> Task directions
The word to look for is "Strand". Report every line of the entries below that has it.

> Exercise inputs

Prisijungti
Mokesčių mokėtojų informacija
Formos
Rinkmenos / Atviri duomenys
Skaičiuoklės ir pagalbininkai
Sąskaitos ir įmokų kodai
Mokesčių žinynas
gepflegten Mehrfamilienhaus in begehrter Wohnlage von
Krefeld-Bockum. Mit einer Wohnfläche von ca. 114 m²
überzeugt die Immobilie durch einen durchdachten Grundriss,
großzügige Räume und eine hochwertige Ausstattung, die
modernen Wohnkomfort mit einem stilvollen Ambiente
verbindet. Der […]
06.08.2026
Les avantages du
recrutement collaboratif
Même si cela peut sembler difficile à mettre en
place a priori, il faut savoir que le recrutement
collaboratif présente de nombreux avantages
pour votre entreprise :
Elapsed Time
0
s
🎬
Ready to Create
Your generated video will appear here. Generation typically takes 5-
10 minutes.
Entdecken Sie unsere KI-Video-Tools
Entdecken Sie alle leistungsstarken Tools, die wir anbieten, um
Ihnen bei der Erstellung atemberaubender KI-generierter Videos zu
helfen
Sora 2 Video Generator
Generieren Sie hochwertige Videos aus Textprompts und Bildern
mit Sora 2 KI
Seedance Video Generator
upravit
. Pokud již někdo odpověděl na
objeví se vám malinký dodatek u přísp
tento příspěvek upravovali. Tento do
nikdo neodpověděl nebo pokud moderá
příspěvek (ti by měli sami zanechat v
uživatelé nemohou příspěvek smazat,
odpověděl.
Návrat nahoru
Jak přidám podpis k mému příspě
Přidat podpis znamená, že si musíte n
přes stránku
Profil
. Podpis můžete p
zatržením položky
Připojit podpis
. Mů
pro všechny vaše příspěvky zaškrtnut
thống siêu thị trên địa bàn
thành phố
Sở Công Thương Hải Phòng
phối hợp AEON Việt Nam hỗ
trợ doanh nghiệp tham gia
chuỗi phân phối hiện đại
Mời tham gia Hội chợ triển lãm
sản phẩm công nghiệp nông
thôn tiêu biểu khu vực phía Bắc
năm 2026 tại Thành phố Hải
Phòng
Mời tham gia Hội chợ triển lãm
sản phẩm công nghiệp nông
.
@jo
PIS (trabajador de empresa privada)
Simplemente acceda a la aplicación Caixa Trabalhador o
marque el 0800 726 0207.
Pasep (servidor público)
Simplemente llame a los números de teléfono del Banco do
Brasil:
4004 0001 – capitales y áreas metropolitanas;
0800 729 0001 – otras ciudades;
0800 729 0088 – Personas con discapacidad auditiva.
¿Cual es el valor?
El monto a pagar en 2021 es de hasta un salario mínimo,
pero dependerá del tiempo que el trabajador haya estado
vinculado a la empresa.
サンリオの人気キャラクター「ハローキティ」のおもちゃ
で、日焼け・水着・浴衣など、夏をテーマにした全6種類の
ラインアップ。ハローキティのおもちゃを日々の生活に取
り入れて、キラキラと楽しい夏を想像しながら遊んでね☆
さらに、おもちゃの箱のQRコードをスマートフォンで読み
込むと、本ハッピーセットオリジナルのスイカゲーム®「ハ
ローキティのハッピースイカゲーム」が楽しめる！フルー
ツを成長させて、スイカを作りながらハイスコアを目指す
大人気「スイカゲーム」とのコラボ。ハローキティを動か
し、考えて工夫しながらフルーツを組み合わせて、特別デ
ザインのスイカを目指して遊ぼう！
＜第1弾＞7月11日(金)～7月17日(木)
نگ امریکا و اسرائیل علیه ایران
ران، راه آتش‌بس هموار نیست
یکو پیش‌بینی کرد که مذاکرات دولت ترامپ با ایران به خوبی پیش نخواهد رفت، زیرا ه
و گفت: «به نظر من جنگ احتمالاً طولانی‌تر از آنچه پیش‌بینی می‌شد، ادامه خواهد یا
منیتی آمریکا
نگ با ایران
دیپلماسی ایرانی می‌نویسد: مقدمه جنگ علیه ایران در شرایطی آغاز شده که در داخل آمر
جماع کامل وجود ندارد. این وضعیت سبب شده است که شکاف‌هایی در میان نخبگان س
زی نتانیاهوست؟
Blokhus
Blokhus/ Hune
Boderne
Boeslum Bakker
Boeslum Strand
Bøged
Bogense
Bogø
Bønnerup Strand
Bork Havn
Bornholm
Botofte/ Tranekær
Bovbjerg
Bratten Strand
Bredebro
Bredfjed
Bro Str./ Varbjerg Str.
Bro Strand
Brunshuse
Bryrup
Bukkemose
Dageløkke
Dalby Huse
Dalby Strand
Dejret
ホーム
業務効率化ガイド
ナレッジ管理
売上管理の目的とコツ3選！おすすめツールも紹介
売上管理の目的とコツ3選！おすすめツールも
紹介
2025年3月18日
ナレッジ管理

> Task result
Boeslum Strand
Bønnerup Strand
Bratten Strand
Bro Strand
Dalby Strand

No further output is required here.